Valentine’s Day, a very commercialized version of “I love you, I’m thinking of you, you’re the most important person to me,” was three months ago now. Those thoughts are the bedrock of secure attachment. Roses are back to their regular price, jewelry stores are on to their next promotion, and restaurants are serving specials by another name. What are you doing for your partner, your relationship, today?
I am not advocating flowers, jewelry, and fancy dinners everyday (although those are all lovely at times). I am, however, advocating the idea that you can feel the feelings and think the thoughts of secure attachment about your partner everyday.

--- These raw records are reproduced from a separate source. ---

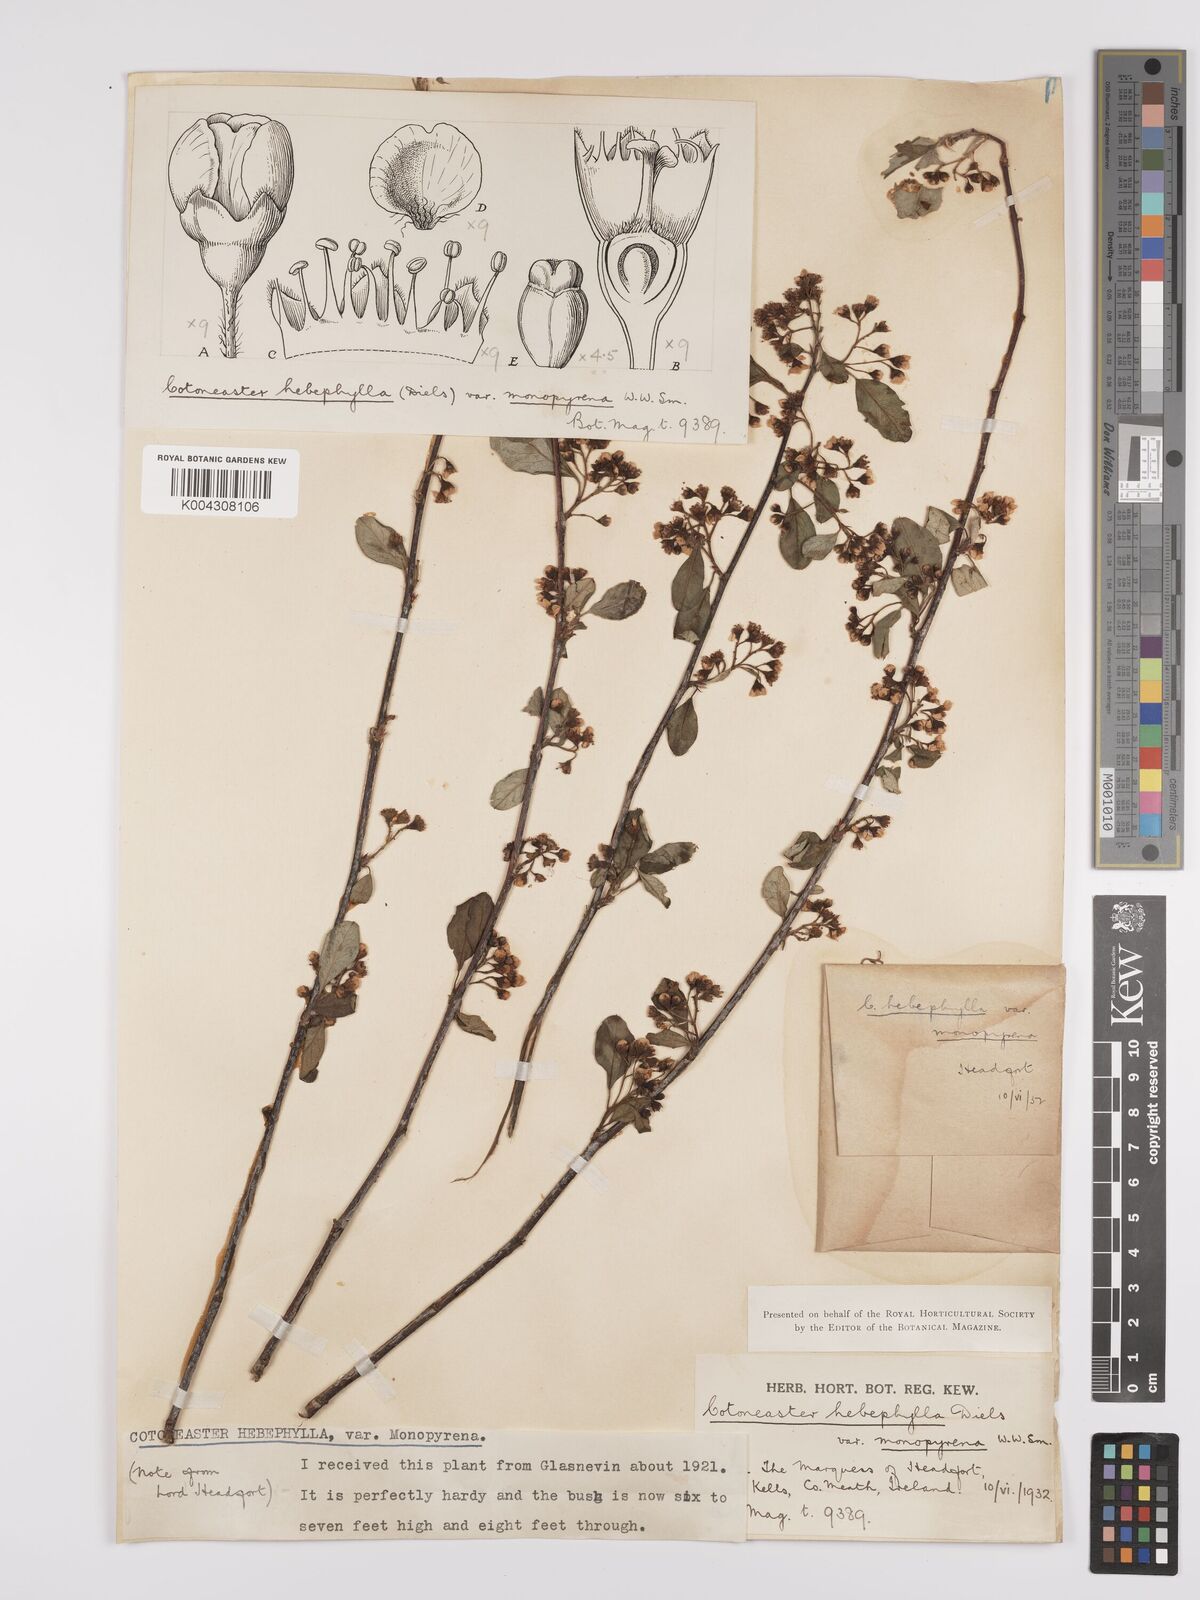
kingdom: Plantae
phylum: Tracheophyta
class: Magnoliopsida
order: Rosales
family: Rosaceae
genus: Cotoneaster
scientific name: Cotoneaster hebephyllus
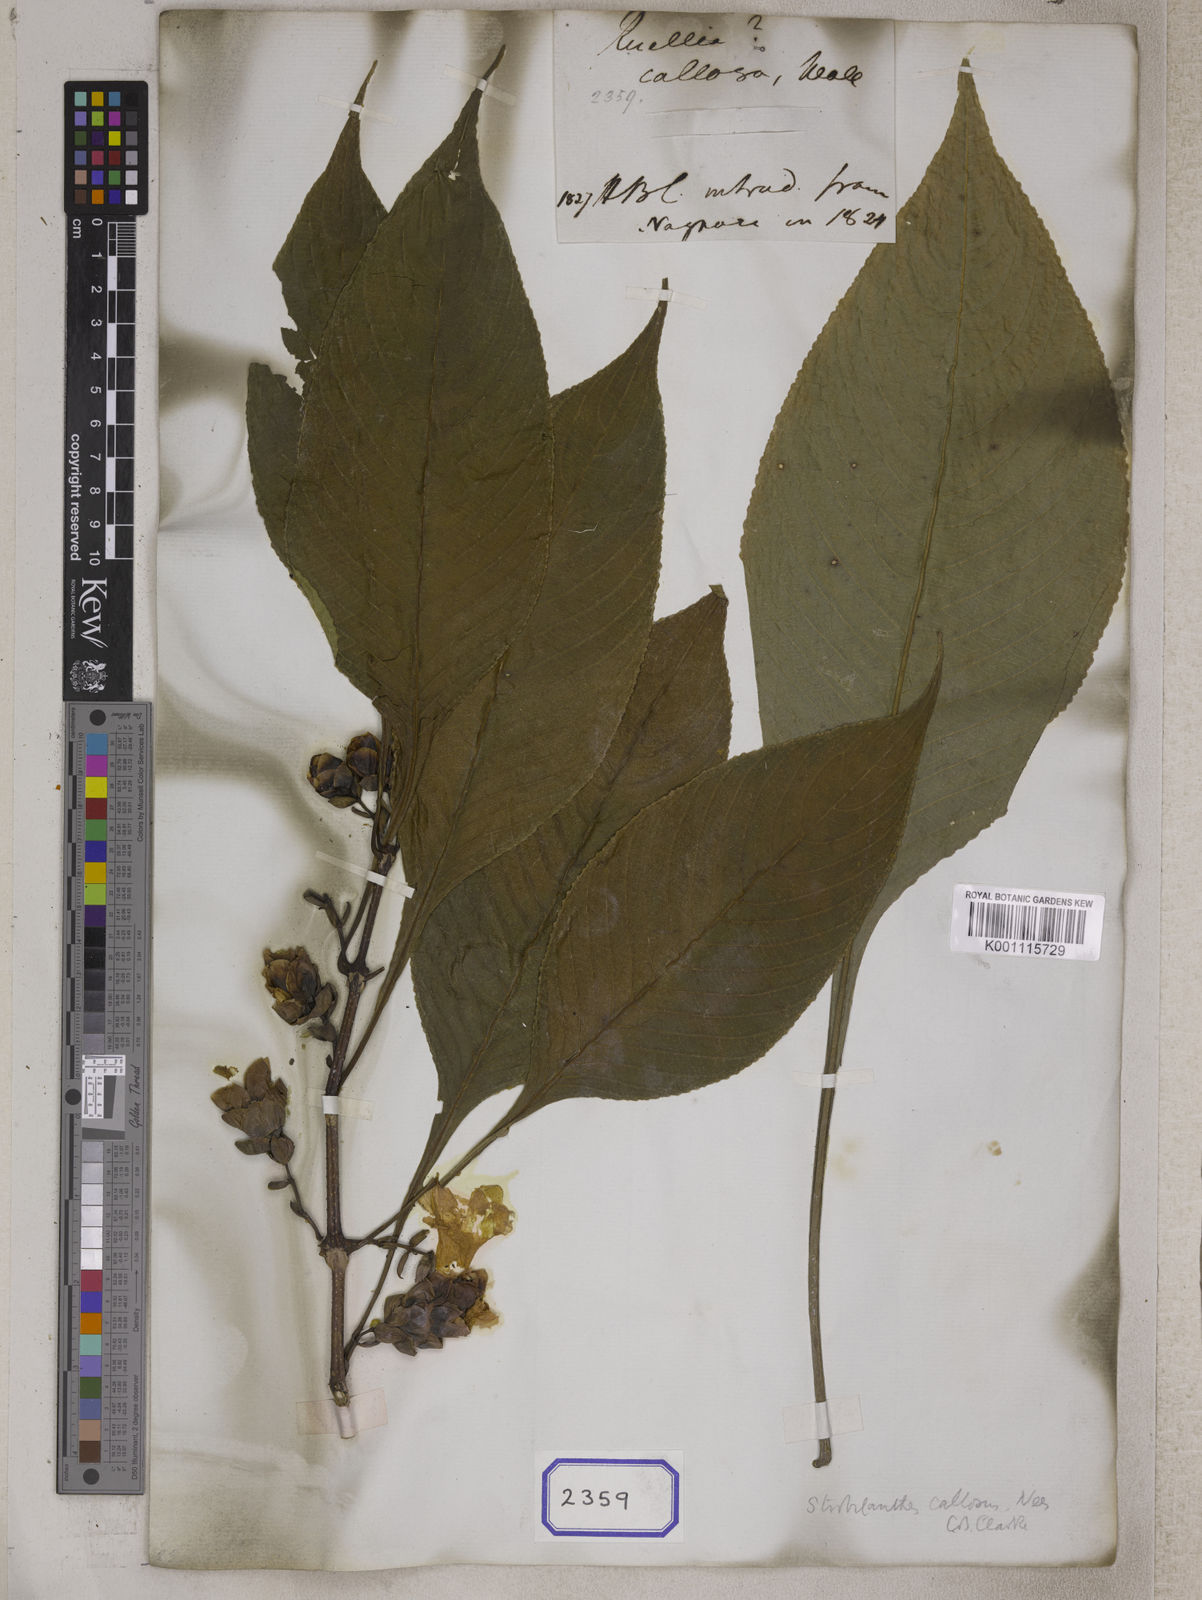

There are small and large ways to show this: the key is that you each have SPECIFIC ways you want to receive love. Often your partner offers them in the way he or she wants to receive love, and you may perceive that you didn’t get their offering. Many hurt feelings and misunderstanding arise out of this.
Notice how you give to your partner, and how he or she is giving to you. Experiment with giving in the way your partner gives, and notice how it goes. Tweak your experiments, stretch yourself (it’s not giving in, it’s expanding your Self). It’s also a good idea to have an explicit conversation about styles of giving and receiving.
Remember that the goal is not to have your relationship be about “me” or “him/her,” but to put the good of your relationship first. So love and be loved every day.